Historically, the S&P 500 has returned about 9-10% per year over its lifetime, not adjusted for inflation.  That is, the stocks in the S&P 500 index have gained a nominal compounded value of 9-10% per year.  If you adjust for inflation, assuming about 3%, you’re seeing returns of about 6% in real gains.  As I’ve explained before, I think it’s more realistic to apply inflation to your calculated budget than to adjust your returns, which ideally gives you a better idea of the amount of nominal dollars you need to cover your anticipated expenses.  

But I still use 6% non-inflation adjusted for returns.  Does that mean I’m actually assuming a 3% real return, in line with the articles I called doom and gloom?

Not quite.  For one, accounting for inflation the way I do assesses the impact on estimated costs, rather than overall returns.  So you end up seeing a higher amount of nominal dollars because we’re not reducing the amount of dollars in your possession, only increasing the amount you need to spend.  This effectively reduces the value of those dollars.  Admittedly, however, this method doesn’t necessarily take into account if you decide to spend more than what you’ve budgeted – in that situation you’d have to look at the real, not nominal costs.  For this reason, it’s not as simple as taking 6%-3% = 3%. 

But, assuming a 6% non-inflation adjusted return, plus adding inflation to anticipated costs is not quite the doom and gloom of assuming a general 3% return.  When I read articles predicting a 3% inflation adjusted return, they’re often talking about a portfolio comprised purely of stocks, as in, a very aggressive, risky portfolio.  When I say 6% long-term, I’m building in a good amount of conservatism to that.  I don’t believe 6% is accurate if you’re 100% invested in equities – but I couldn’t tell you what that return would be because there’s more risk.  For me, 6% means that, during the more aggressive investment years, the portfolio is mostly (90%) equities with some other less-risky assets built in (bonds, muni bonds, cash, etc.).  

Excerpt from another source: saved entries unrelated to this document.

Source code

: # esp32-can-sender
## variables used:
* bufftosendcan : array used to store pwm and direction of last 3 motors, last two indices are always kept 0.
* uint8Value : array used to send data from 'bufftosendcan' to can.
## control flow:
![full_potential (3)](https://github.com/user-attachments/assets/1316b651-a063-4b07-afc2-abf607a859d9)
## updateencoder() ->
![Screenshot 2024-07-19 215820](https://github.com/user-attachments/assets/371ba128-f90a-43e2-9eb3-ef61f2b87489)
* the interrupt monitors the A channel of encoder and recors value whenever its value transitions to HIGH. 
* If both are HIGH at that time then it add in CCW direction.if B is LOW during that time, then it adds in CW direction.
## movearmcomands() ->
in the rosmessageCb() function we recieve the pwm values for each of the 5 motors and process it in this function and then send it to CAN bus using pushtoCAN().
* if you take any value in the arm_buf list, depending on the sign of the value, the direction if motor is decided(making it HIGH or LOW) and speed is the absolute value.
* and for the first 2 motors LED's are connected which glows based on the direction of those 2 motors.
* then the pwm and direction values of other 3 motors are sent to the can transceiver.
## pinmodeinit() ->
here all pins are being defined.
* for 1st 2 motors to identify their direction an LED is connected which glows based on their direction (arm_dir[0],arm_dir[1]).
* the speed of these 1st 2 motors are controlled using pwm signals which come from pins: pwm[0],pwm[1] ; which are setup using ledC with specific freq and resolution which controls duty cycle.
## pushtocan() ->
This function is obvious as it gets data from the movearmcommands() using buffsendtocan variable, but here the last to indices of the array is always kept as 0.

I’m also assuming that you shift some of that in the later years of retirement to lower your risk.  However, I’m not assuming that you take as conservative of a position as you might find online as the typical wisdom (i.e., 30% stocks as you retire).  Doing this will lower your returns, and if you need to stretch returns due to an early retirement, you won’t have a chance of making it if you’re too risk-averse.  Rather, I’m still assuming that you maintain a healthy allocation of stocks (maybe 60-70%) on the theory that even if you’re actively spending your assets, you still don’t need it all at once, meaning you still don’t have an immediate short-term outlook.

A calming photo to counter the investment theory talk

All this is to say that, whether you agree with my method, or you agree that it’s better to adjust your returns to “real” dollars to see how much purchasing power you’ll have in the future, you have to pick a method and stick to it.  You can read endless articles on the different return assumptions and how to account for inflation.  But if you’re truly dedicated to pursuing FIRE, you have to develop a budget, calculate how much money you have and need, and apply an expected rate of return and inflation rate.

Remember, if you assume that your returns will be higher (which is fun to see on a spreadsheet), you’re definitely taking on greater risk.  If you’re assuming your returns will be lower to build in conservatism, you might end up saving more (i.e., working longer) than you need and undermining the whole point of FIRE.  

But ultimately it’s up to you.  We can’t really predict the future with any accuracy (duh).  So the best we can do is look back at how the market has behaved historically and try to estimate by assuming that things will more or less remain constant.  It’s my belief that 6% return and 3% inflation is about consistent but errs conservative.  You might think that’s either too cautious or too risky.  

But one way or the other, you need a number.  Pick one and go with it.  Adjust if you must, but don’t drive yourself into a perpetual obsession because you’re reading too many different opinions (like this one). Use your best judgment according to the information available.  It’s a critical step to be on your way to making your retirement goals happen.